I don’t have a solution for weeding the not-even-a-little fun books out of my recommendation piles, but I think I may just clean sweep them and look them up if I get a great recommendation.  I may do the same thing at eHarmony, too. Sorry, Paul who lives 300 miles away and lists oxygen and water as things he can’t live without – If you ever find a girl who thinks that is clever, you snatch her up and never let go.

Monday, August 8, 2011

I Confess

I’m going to let you in on a secret. I sniff disdainfully about romance novels, but sometimes I buy these books by Amanda Quick. I can’t bring myself to link to them and forever join my name with hers, but y’all, I can’t even pretend that I buy them ironically. I love them like I love my cat. The saddest part is that the author is really Jayne Ann Krentz, and she can’t even bring herself to put her name on them. 

These are not just romance novels, they are historical romance novels. So the sexy parts have a lot of fancy skirts and cravats getting in the way and they call each other things like “diamonds of the first water,” which means super-hot. All the women are eccentric and wear glasses and the men are all manly and hot with scars. I’m thinking Jayne maybe wore glasses during her formative years and dreamed of a manly man with scars who could see past her ocular imperfections. Oh, and I’m forced to admit that the people in these books have powers, too. Like psychic powers. A few years ago, this would have been the embarrassing part, but after all the supernatural books out now, it’s more surprising when Bob’s not a werewolf.

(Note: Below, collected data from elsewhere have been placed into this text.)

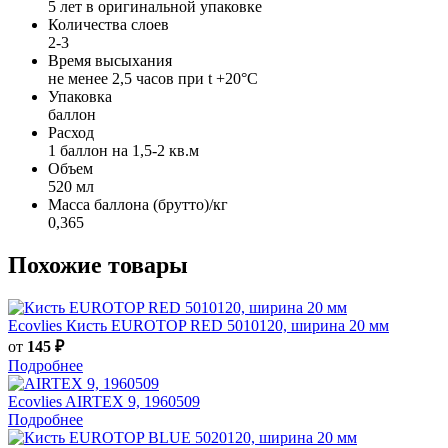
5 лет в оригинальной упаковке
Количества слоев
2-3
Время высыхания
не менее 2,5 часов при t +20°С
Упаковка
баллон
Расход
1 баллон на 1,5-2 кв.м
Объем
520 мл
Масса баллона (брутто)/кг
0,365
Похожие товары
Ecovlies
Кисть EUROTOP RED 5010120, ширина 20 мм
от
145 ₽
Подробнее
Ecovlies
AIRTEX 9, 1960509
Подробнее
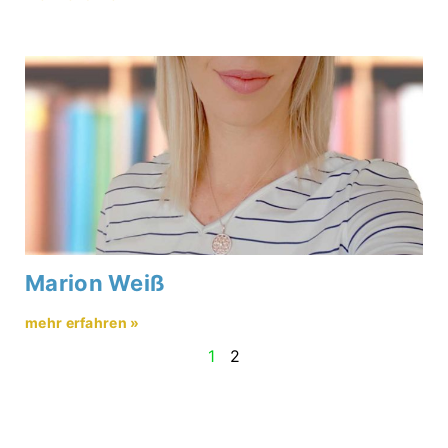
Marion Weiß
mehr erfahren »
1
2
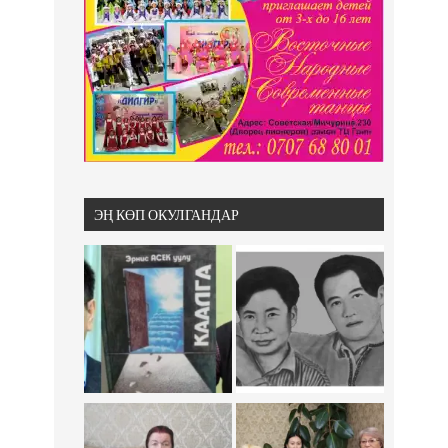
ЭҢ КӨП ОКУЛГАНДАР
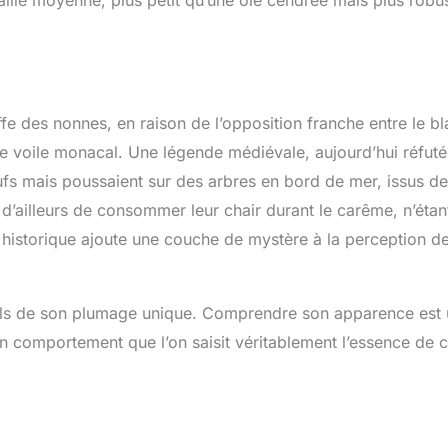
ille moyenne, plus petit qu’une oie cendrée mais plus robu
ffe des nonnes, en raison de l’opposition franche entre le b
 le voile monacal. Une légende médiévale, aujourd’hui réfuté
fs mais poussaient sur des arbres en bord de mer, issus de
d’ailleurs de consommer leur chair durant le carême, n’étan
historique ajoute une couche de mystère à la perception d
tails de son plumage unique. Comprendre son apparence est
on comportement que l’on saisit véritablement l’essence de c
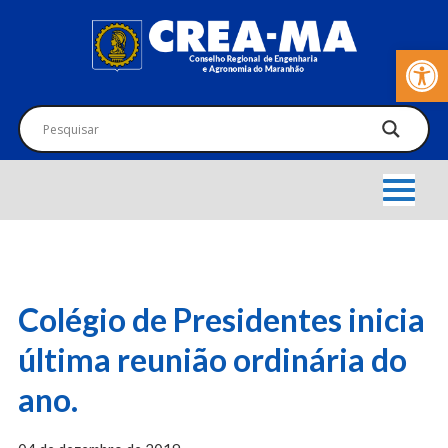
Barra de Fer
Colégio de Presidentes inicia
última reunião ordinária do
ano.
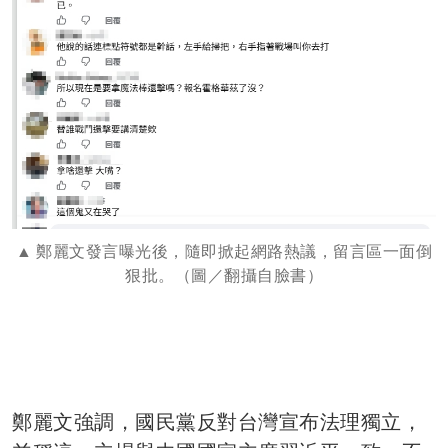
鄭麗文發言曝光後，隨即掀起網路熱議，留言區一面倒
狠批。（圖／翻攝自臉書）
鄭麗文強調，國民黨反對台灣宣布法理獨立，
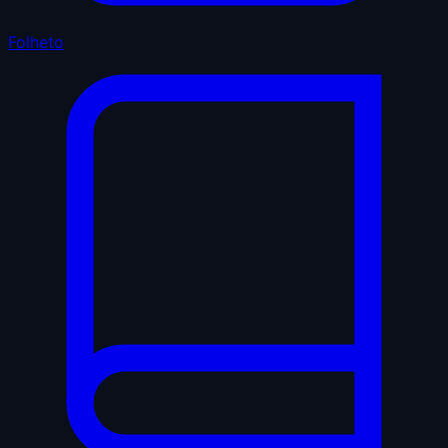
Folheto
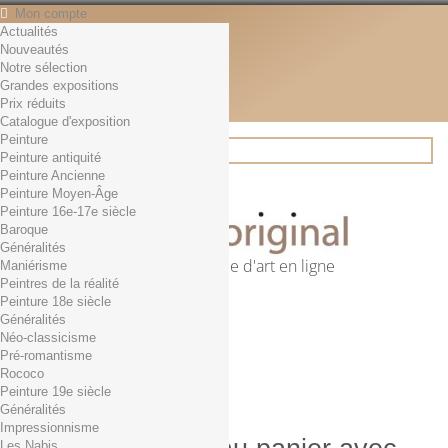
Mon compte
Actualités
Contact
Nouveautés
Français
Notre sélection
English
Grandes expositions
Français
Prix réduits
Actualités
Catalogue d'exposition
Peinture
Peinture antiquité
Peinture Ancienne
Rechercher
Peinture Moyen-Âge
Peinture 16e-17e siècle
Baroque
Généralités
Première librairie d'art en ligne
Maniérisme
Peintres de la réalité
Panier
(vide)
Peinture 18e siècle
Aucun produit
Généralités
Néo-classicisme
0,01€ dès 29€ d'achat
Livraison
Pré-romantisme
0,00 €
Total
Rococo
Commander
Peinture 19e siècle
Généralités
Impressionnisme
Les Nabis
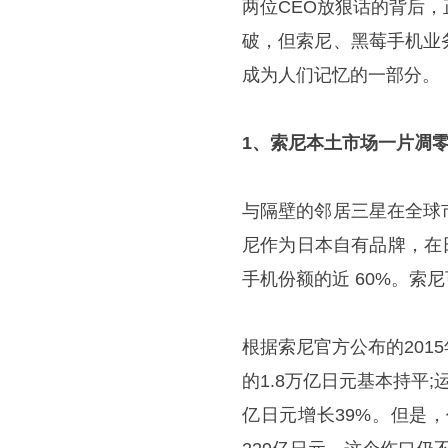
两位CEO放狠话的背后
破，但索尼、黑莓手机业
成为人们记忆的一部分。
1、索尼本土市场一片凋
与隔壁的邻居三星在全球
尼作为日本自有品牌，在
手机份额的近 60%。索
根据索尼官方公布的201
的1.8万亿日元基本持平;运
亿日元增长39%。但是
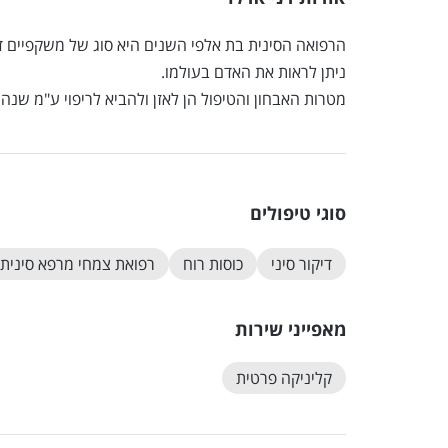
הרפואה הסינית בת אלפי השנים היא סוג של משקפיים 
ניתן לראות את האדם בעולמו.
מטרות האבחון והטיפול הן לאזן ולהביא לריפוי ע"מ שנהי
סוגי טיפולים
דיקור סיני
כוסות רוח
רפואת צמחי מרפא סינית
מאפייני שירות
קליניקה פרטית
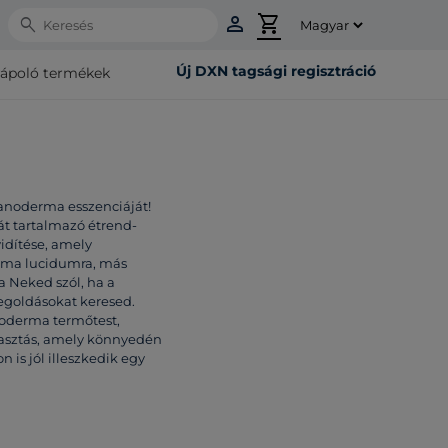
person
shopping_cart
Search
Új DXN tagsági regisztráció
rápoló termékek
anoderma esszenciáját!
t tartalmazó étrend-
vidítése, amely
erma lucidumra, más
a Neked szól, ha a
egoldásokat keresed.
noderma termőtest,
álasztás, amely könnyedén
 is jól illeszkedik egy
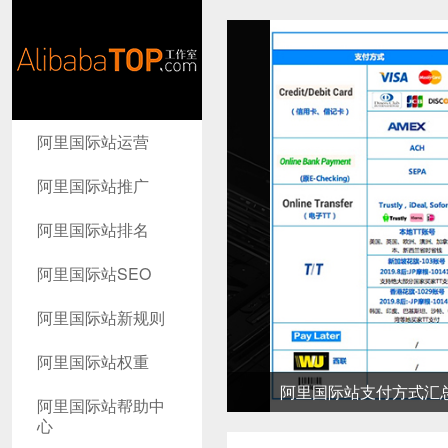
AlibabaTop
阿里国际站运营
工作室
阿里国际站推广
阿里国际站排名
阿里国际站SEO
阿里国际站新规则
阿里国际站权重
阿里国际站支付方式汇总-高
阿里国际站帮助中
心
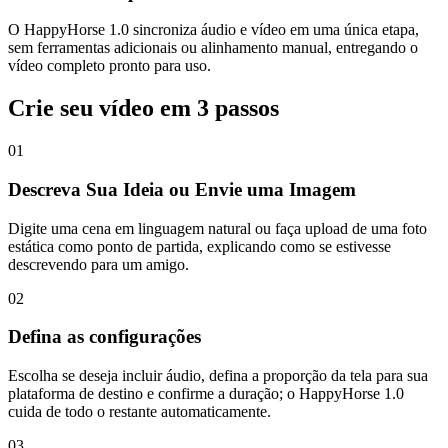
O HappyHorse 1.0 sincroniza áudio e vídeo em uma única etapa,
sem ferramentas adicionais ou alinhamento manual, entregando o
vídeo completo pronto para uso.
Crie seu vídeo em 3 passos
01
Descreva Sua Ideia ou Envie uma Imagem
Digite uma cena em linguagem natural ou faça upload de uma foto
estática como ponto de partida, explicando como se estivesse
descrevendo para um amigo.
02
Defina as configurações
Escolha se deseja incluir áudio, defina a proporção da tela para sua
plataforma de destino e confirme a duração; o HappyHorse 1.0
cuida de todo o restante automaticamente.
03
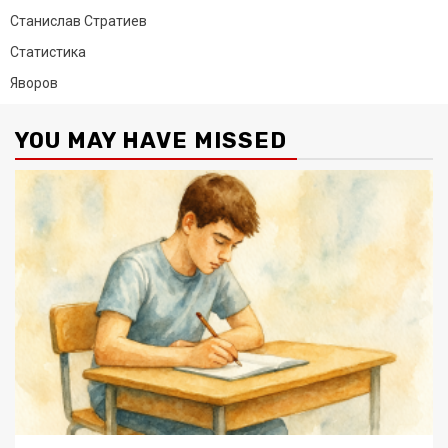
Станислав Стратиев
Статистика
Яворов
YOU MAY HAVE MISSED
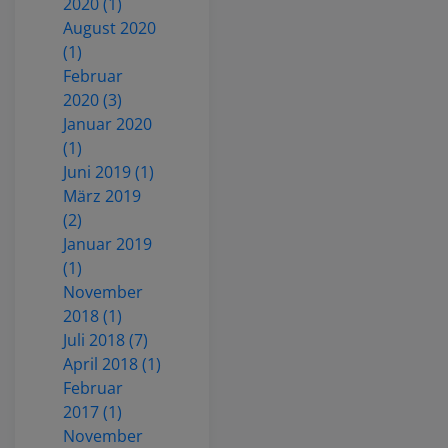
2020 (1)
August 2020
(1)
Februar
2020 (3)
Januar 2020
(1)
Juni 2019 (1)
März 2019
(2)
Januar 2019
(1)
November
2018 (1)
Juli 2018 (7)
April 2018 (1)
Februar
2017 (1)
November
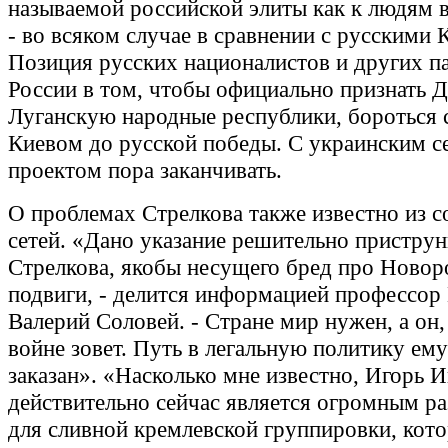
называемой российской элиты как к людям в
- во всяком случае в сравнении с русскими 
Позиция русских националистов и других п
России в том, чтобы официально признать 
Луганскую народные республики, бороться 
Киевом до русской победы. С украинским с
проектом пора заканчивать.
О проблемах Стрелкова также известно из 
сетей. «Дано указание решительно пристру
Стрелкова, якобы несущего бред про Новор
подвиги, - делится информацией професс
Валерий Соловей. - Стране мир нужен, а он
войне зовет. Путь в легальную политику ему
заказан». «Насколько мне известно, Игорь 
действительно сейчас является огромным р
для сливной кремлевской группировки, кото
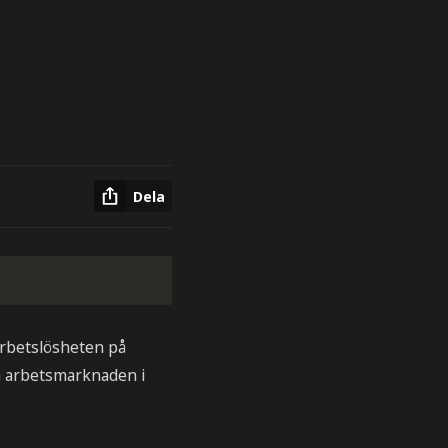
Dela
 arbetslösheten på
a arbetsmarknaden i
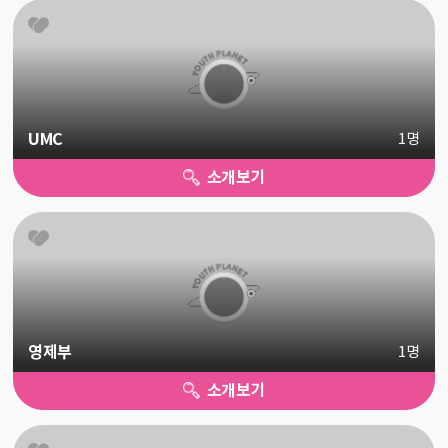
UMC
1명
소개보기
영제부
1명
소개보기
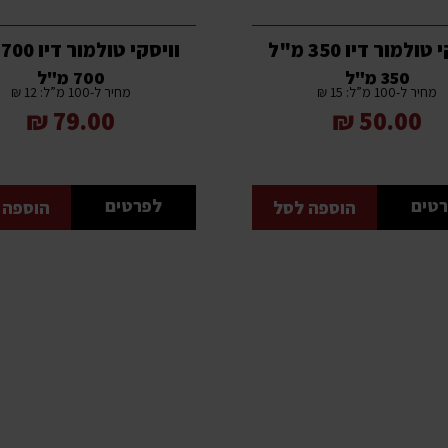
טולמור דיו 350 מ"ל
וויסקי טולמור דיו 700 מ"ל
350 מ"ל
700 מ"ל
מחיר ל-100 מ”ל: 15 ₪
מחיר ל-100 מ”ל: 12 ₪
79.00 ₪
50.00 ₪
טים
לפרטים
הוספה לסל
הוספה 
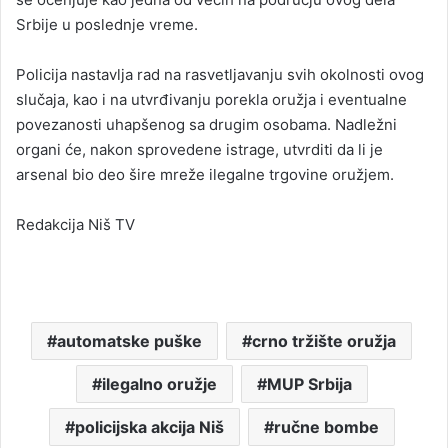
Srbije u poslednje vreme.
Policija nastavlja rad na rasvetljavanju svih okolnosti ovog
slučaja, kao i na utvrđivanju porekla oružja i eventualne
povezanosti uhapšenog sa drugim osobama. Nadležni
organi će, nakon sprovedene istrage, utvrditi da li je
arsenal bio deo šire mreže ilegalne trgovine oružjem.
Redakcija Niš TV
automatske puške
crno tržište oružja
ilegalno oružje
MUP Srbija
policijska akcija Niš
ručne bombe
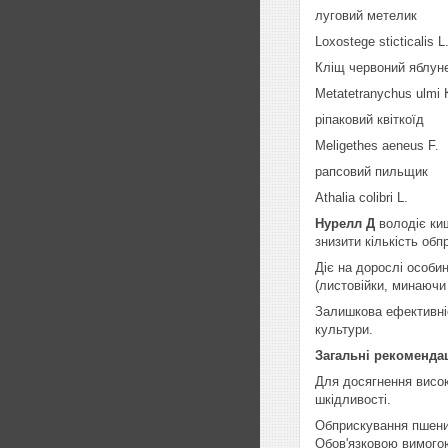
луговий метелик
Loxostege sticticalis L
Кліщ червоний яблун
Metatetranychus ulmi 
ріпаковий квіткоїд
Meligethes aeneus F.
рапсовий пильщик
Athalia colibri L.
Нурелл Д
володіє киш
знизити кількість обп
Діє на дорослі особи
(листовійки, минаючи 
Залишкова ефективніс
культури.
Загальні рекомендац
Для досягнення висок
шкідливості.
Обприскування пшениці
Обов'язковою вимогою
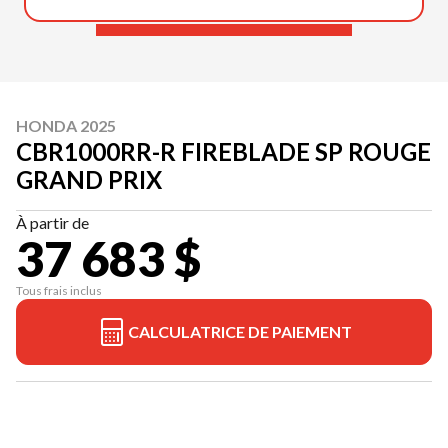
HONDA 2025
CBR1000RR-R FIREBLADE SP ROUGE
GRAND PRIX
À partir de
37 683 $
Tous frais inclus
CALCULATRICE DE PAIEMENT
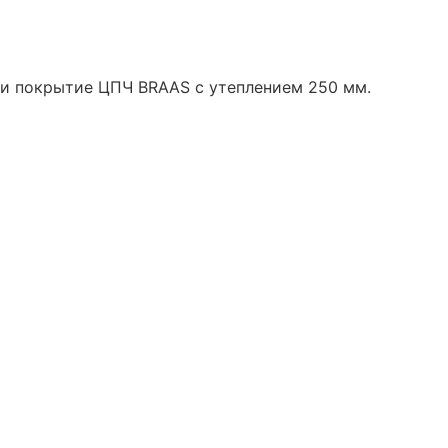
 и покрытие ЦПЧ BRAAS с утеплением 250 мм.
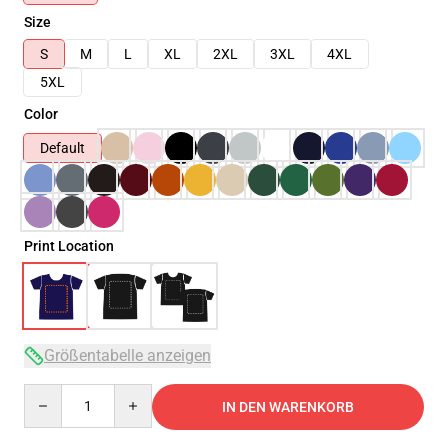
Size
S
M
L
XL
2XL
3XL
4XL
5XL
Color
Default
Print Location
Größentabelle anzeigen
Quantity
IN DEN WARENKORB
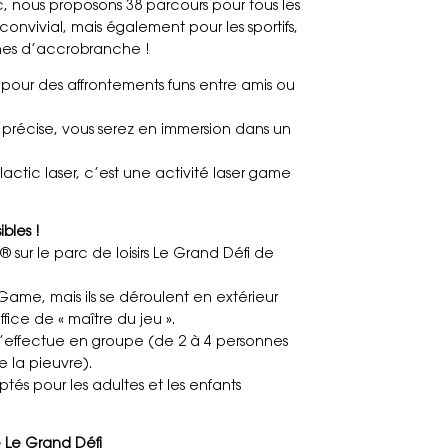
rc, nous proposons 38 parcours pour tous les
convivial, mais également pour les sportifs,
nes d’accrobranche !
pour des affrontements funs entre amis ou
a précise, vous serez en immersion dans un
lactic laser, c’est une activité laser game
bles !
sur le parc de loisirs Le Grand Défi de
Game, mais ils se déroulent en extérieur
fice de « maître du jeu ».
effectue en groupe (de 2 à 4 personnes
e la pieuvre).
ptés pour les adultes et les enfants
 Le Grand Défi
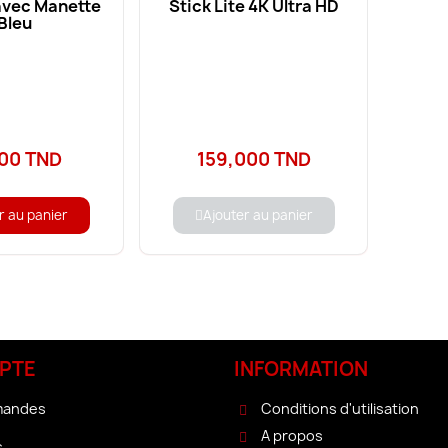
avec Manette
Stick Lite 4K Ultra HD
 Bleu
00 TND
159,000 TND
r au panier
Ajouter au panier
PTE
INFORMATION
mandes
Conditions d'utilisation
A propos
s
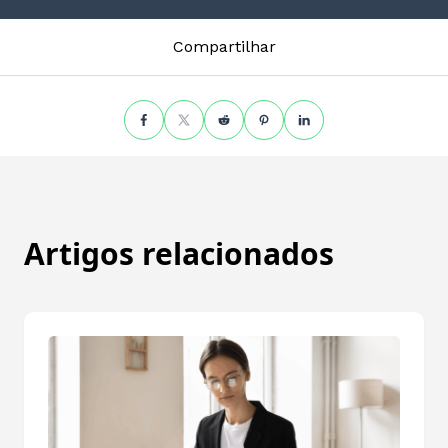
Compartilhar
Artigos relacionados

I had some credit at the used book store the other day and found one that I hadn’t read, named something Klassy like The Mistress or The Affair. I bought it, of course, but I slipped it between copies of Beyond the Chocolate War and Beezus and Ramona and looked meaningfully at my mother when I checked out so the clerk would think it belonged to her. I’m sorry, Mom.

Wednesday, August 3, 2011

That's Right (You're Not From Texas)

I finished the Calvin Trillin book on Texas, and it was good, but not as thrilling as his writings on travel & food. When writing about Texas, a lot of authors mistake the grand bravado of gestures to be the story. The fact that a Texas businessman has a giant desk and giant hat and talks about giant deals isn’t a story – it isn’t even story detail. That’s what our businessmen do, from used car dealers to Ross Perot. It’s no more exciting than telling me that your subject has brown eyes.

So, the most interesting part of book (really collection of essays) for me was in writing about a man whose body was found in a river. The authorities borrowed a super-strong magnet from a military base and drug it around the river, looking for the gun and a Rolex. They didn’t find the gun, but they found another person’s Rolex in this small-town river. I had never heard of the magnet thing before for searching in water and I so want to borrow one and head to the lake. I’d probably find 15 pennies and a shotgun shell, but even that would be kind of neat. I’m easily pleased.

I don’t want to turn you off on Calvin Trillin, though. He was a travel & food writer for dozens of years and has written some of the funniest books on food I’ve ever read. On a trip to rank barbeque, he found a place with barbequed mutton. The sign outside said, “Mary Had a Little Lamb. Won’t You Have Some Too?” Love. He’s infinitely quotable and I would sell my mother to go on an eating tour with him in New York. Read The Tummy Trilogy to start.